Radiograph: I understand that an x-ray or radiograph may be necessary as a diagnostic aid, but this does not provide 100% assurance for treatment accuracy as complications may arise.

Removal of Teeth: I understand the alternatives to tooth removal and the associated risks. I understand that removing teeth may not eliminate all infections and that further treatment may be needed. I accept the risks involved including pain, swelling, dry socket, nerve damage, and possible need for specialist referral.

Crowns and Bridges: I understand that preparing a tooth may irritate the nerve and may lead to sensitivity or root canal therapy. I am aware of limitations with color matching and the risks of delay in returning for permanent cementation. I accept responsibility for remakes and final approval before cementation.

Endodontics (Root Canal): I understand root canal treatment is not guaranteed to save a tooth. Complications may occur. I accept the risks including file breakage and the need for referral to a specialist, which may result in additional costs.

Periodontal Disease: I understand the seriousness of periodontal disease and treatment options.

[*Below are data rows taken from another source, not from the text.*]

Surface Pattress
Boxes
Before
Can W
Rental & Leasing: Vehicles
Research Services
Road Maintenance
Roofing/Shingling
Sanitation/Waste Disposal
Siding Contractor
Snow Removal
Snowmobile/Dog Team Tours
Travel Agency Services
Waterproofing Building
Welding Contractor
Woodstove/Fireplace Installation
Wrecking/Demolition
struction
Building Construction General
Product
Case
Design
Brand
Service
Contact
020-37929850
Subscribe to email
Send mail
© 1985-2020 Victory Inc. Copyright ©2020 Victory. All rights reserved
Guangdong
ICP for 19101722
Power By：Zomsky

I understand that any dental procedure can affect periodontal health.

Fillings: I understand the care required post-filling and the possibility of sensitivity or the need for further treatment such as crowns or root canals.

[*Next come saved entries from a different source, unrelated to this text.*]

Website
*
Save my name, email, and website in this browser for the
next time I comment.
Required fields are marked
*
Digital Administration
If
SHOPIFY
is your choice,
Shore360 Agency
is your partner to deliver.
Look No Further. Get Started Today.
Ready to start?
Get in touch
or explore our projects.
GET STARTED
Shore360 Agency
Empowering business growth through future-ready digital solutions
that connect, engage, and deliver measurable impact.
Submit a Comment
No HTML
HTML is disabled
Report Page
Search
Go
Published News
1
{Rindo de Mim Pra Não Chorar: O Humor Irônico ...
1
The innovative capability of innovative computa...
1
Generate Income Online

Dentures: I understand the challenges with dentures, especially immediate ones, and the need for adjustments and permanent relines. I understand the responsibility of returning on time and the associated fees for delays or modifications.

I understand that Dentistry is not an exact science and that no dentist can properly guarantee accurate results all the time.

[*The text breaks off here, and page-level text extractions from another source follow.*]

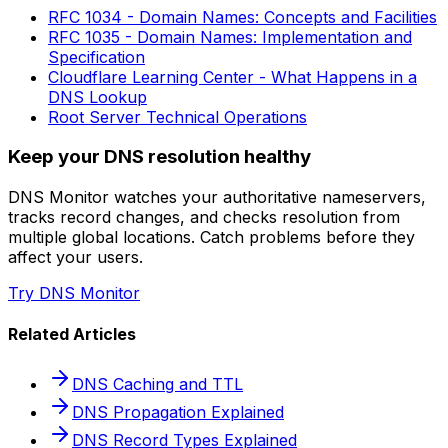
RFC 1034 - Domain Names: Concepts and Facilities
RFC 1035 - Domain Names: Implementation and
Specification
Cloudflare Learning Center - What Happens in a
DNS Lookup
Root Server Technical Operations
Keep your DNS resolution healthy
DNS Monitor watches your authoritative nameservers,
tracks record changes, and checks resolution from
multiple global locations. Catch problems before they
affect your users.
Try DNS Monitor
Related Articles
DNS Caching and TTL
DNS Propagation Explained
DNS Record Types Explained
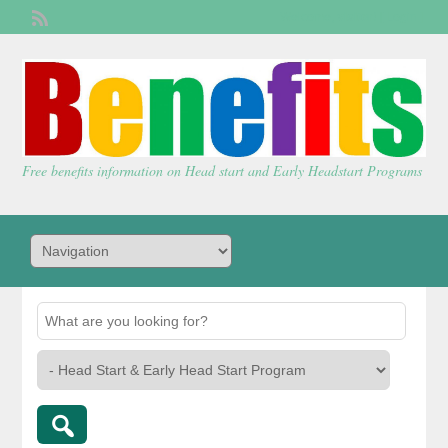
Welcome,
visitor!
[
Login
]
Free benefits information on Head start and Early Headstart Programs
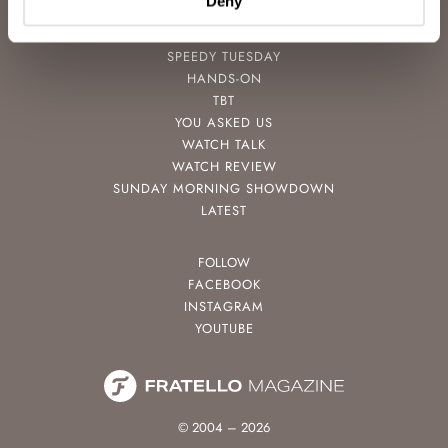
Deny
POPULAR
SPEEDY TUESDAY
HANDS-ON
TBT
YOU ASKED US
WATCH TALK
WATCH REVIEW
SUNDAY MORNING SHOWDOWN
LATEST
FOLLOW
FACEBOOK
INSTAGRAM
YOUTUBE
© 2004 – 2026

I hereby authorize any of the doctors/dental auxiliaries to proceed with and perform the dental restorations and treatments as explained to me. I understand that these are subject to modification depending on undiagnosable circumstances that may arise during the course of treatment.

I understand that regardless of any dental insurance coverage I may have, I am responsible for payment of dental fees. I agree to pay any attorney's fees, collection fees, or court costs that may be incurred to satisfy any obligation to this office.

All treatment was properly explained to me, and in case of any untoward circumstances, I will not hold the attending dentist liable as I am undergoing this treatment of my own free will and with full trust and confidence in their care.